I learned this morning that I made the mistake of packing wet stuff in the compression pack, so the smell of musty clothing will follow me for the next two days, but the clothes are all still dry. I forgot to pack my camera in the sack as well, and the Palm and Omnisky fortunately remained dry in their ziplock container. But with the laughter of all of us trying to make the best out of a bad situation, the process of drying everything out became more of a party than an adventure into the land of the forlorn. The sight of Holly picking up her sleeping bag and it just running one steady stream of water onto the grass became amusing to both of us. When I looked into her tent and saw the absurdly huge puddles in it, and heard Holly's jestful description of her very own swimming pool, the giggling began. As she proceeded to empty out the tent with a paper cup, the full-fledged laughter began. The woman on the other side of my tent was also in dire straits, but the chamois towel came to the rescue again--that thing absorbs water something wicked!
What I would have written at 9PM had I not given up on the wireless thing: Day 3 is usually described to most first-timers as the most difficult day of the ride. In many respects, it is: after almost 200 miles of biking for two days, the third day adds numerous hills to the already difficult distance of 100.4 miles. This time around, we could also add cold rain throughout the morning to the equation. However, both of the times I've done this ride I've found that Day 3 has been the best day for me as a biker. Perhaps it's the proximity to well-known territory, or the knowledge that after the steep climb out of the lunch stop it's all pretty much mild rolling hills to Manassas.
As we boarded the bus that would take us to camp, those in the bus would cheer the next person getting on. There's something very gratifying about walking into a room full of strangers that just start cheering you for no reason. Maybe we should all do that every now and then.
After we reached camp, one of the TeamWorks people got on the bus and explained that we could all sleep in the gym of the High School we'd be staying at, and that there were also classrooms we could use if we wanted to. She also said that those who wanted to stay in tents could do so. When someone asked "What's the protocol for setting up the tents?" she replied "I don't know, ask those people," pointing to those who had already squatted on whatever dry plot of ground was available. Wet sleeping bags, towels, gear, bags and tents covered every vertical surface in sight. The Mobile CityTM had become the Mobile Shantytown.
I found earplugs in my bag.

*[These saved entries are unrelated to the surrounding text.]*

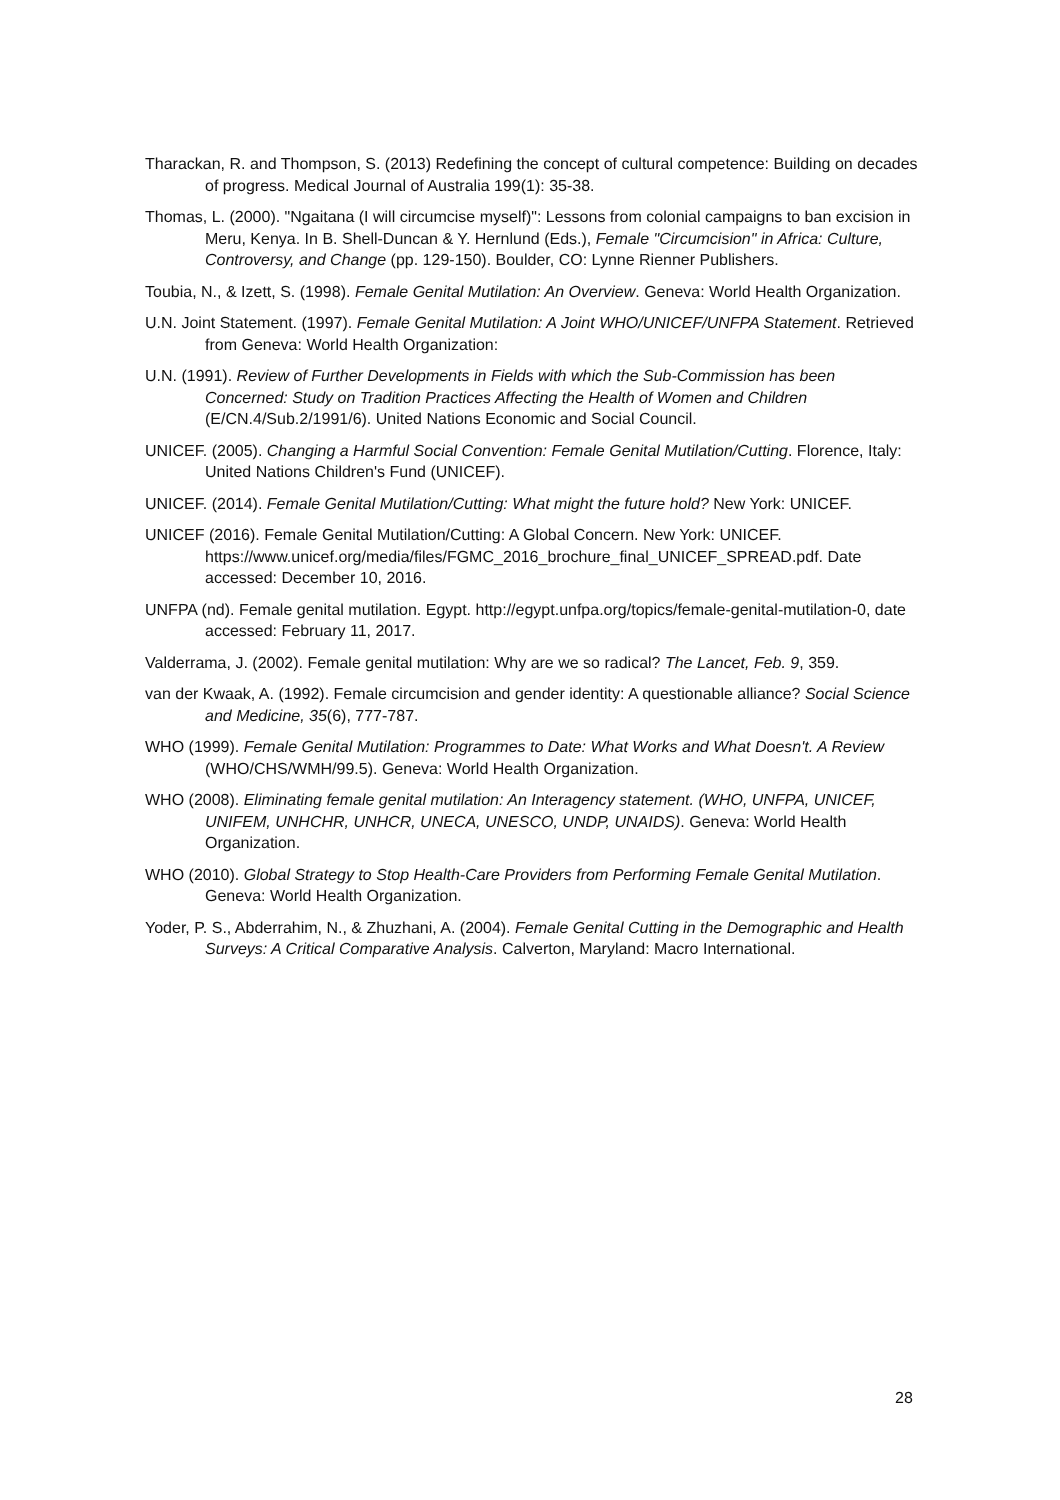Tharackan, R. and Thompson, S. (2013) Redefining the concept of cultural competence: Building on decades of progress. Medical Journal of Australia 199(1): 35-38.
Thomas, L. (2000). "Ngaitana (I will circumcise myself)": Lessons from colonial campaigns to ban excision in Meru, Kenya. In B. Shell-Duncan & Y. Hernlund (Eds.), Female "Circumcision" in Africa: Culture, Controversy, and Change (pp. 129-150). Boulder, CO: Lynne Rienner Publishers.
Toubia, N., & Izett, S. (1998). Female Genital Mutilation: An Overview. Geneva: World Health Organization.
U.N. Joint Statement. (1997). Female Genital Mutilation: A Joint WHO/UNICEF/UNFPA Statement. Retrieved from Geneva: World Health Organization:
U.N. (1991). Review of Further Developments in Fields with which the Sub-Commission has been Concerned: Study on Tradition Practices Affecting the Health of Women and Children (E/CN.4/Sub.2/1991/6). United Nations Economic and Social Council.
UNICEF. (2005). Changing a Harmful Social Convention: Female Genital Mutilation/Cutting. Florence, Italy: United Nations Children's Fund (UNICEF).
UNICEF. (2014). Female Genital Mutilation/Cutting: What might the future hold? New York: UNICEF.
UNICEF (2016). Female Genital Mutilation/Cutting: A Global Concern. New York: UNICEF. https://www.unicef.org/media/files/FGMC_2016_brochure_final_UNICEF_SPREAD.pdf. Date accessed: December 10, 2016.
UNFPA (nd). Female genital mutilation. Egypt. http://egypt.unfpa.org/topics/female-genital-mutilation-0, date accessed: February 11, 2017.
Valderrama, J. (2002). Female genital mutilation: Why are we so radical? The Lancet, Feb. 9, 359.
van der Kwaak, A. (1992). Female circumcision and gender identity: A questionable alliance? Social Science and Medicine, 35(6), 777-787.
WHO (1999). Female Genital Mutilation: Programmes to Date: What Works and What Doesn't. A Review (WHO/CHS/WMH/99.5). Geneva: World Health Organization.
WHO (2008). Eliminating female genital mutilation: An Interagency statement. (WHO, UNFPA, UNICEF, UNIFEM, UNHCHR, UNHCR, UNECA, UNESCO, UNDP, UNAIDS). Geneva: World Health Organization.
WHO (2010). Global Strategy to Stop Health-Care Providers from Performing Female Genital Mutilation. Geneva: World Health Organization.
Yoder, P. S., Abderrahim, N., & Zhuzhani, A. (2004). Female Genital Cutting in the Demographic and Health Surveys: A Critical Comparative Analysis. Calverton, Maryland: Macro International.
28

They'll be my salvation as I sleep in this large gym, full of sleepy riders with spaceCrinklers.
[In retrospect, I think it was the absurd amount of rain that fell in such a short amount of time that defined the Ride for a lot of us. It sort of put us all in a situation that was harder than what he had planned for, and yet just about everyone took the option of taking it in stride and finding ways of making the best of it. Having to confront it and continue riding brought back home the real reason why a lot of us are doing this Ride to begin with--to remember those who have died and to celebrate those who continue fighting this disease despite its difficulties. Compared to that life-and-death challenge, a night in the rain, or in a garage with CrinklyCrap, or in a gym full of people who snore, or biking in the rain or with wet gear becomes merely an amusing anecdote.]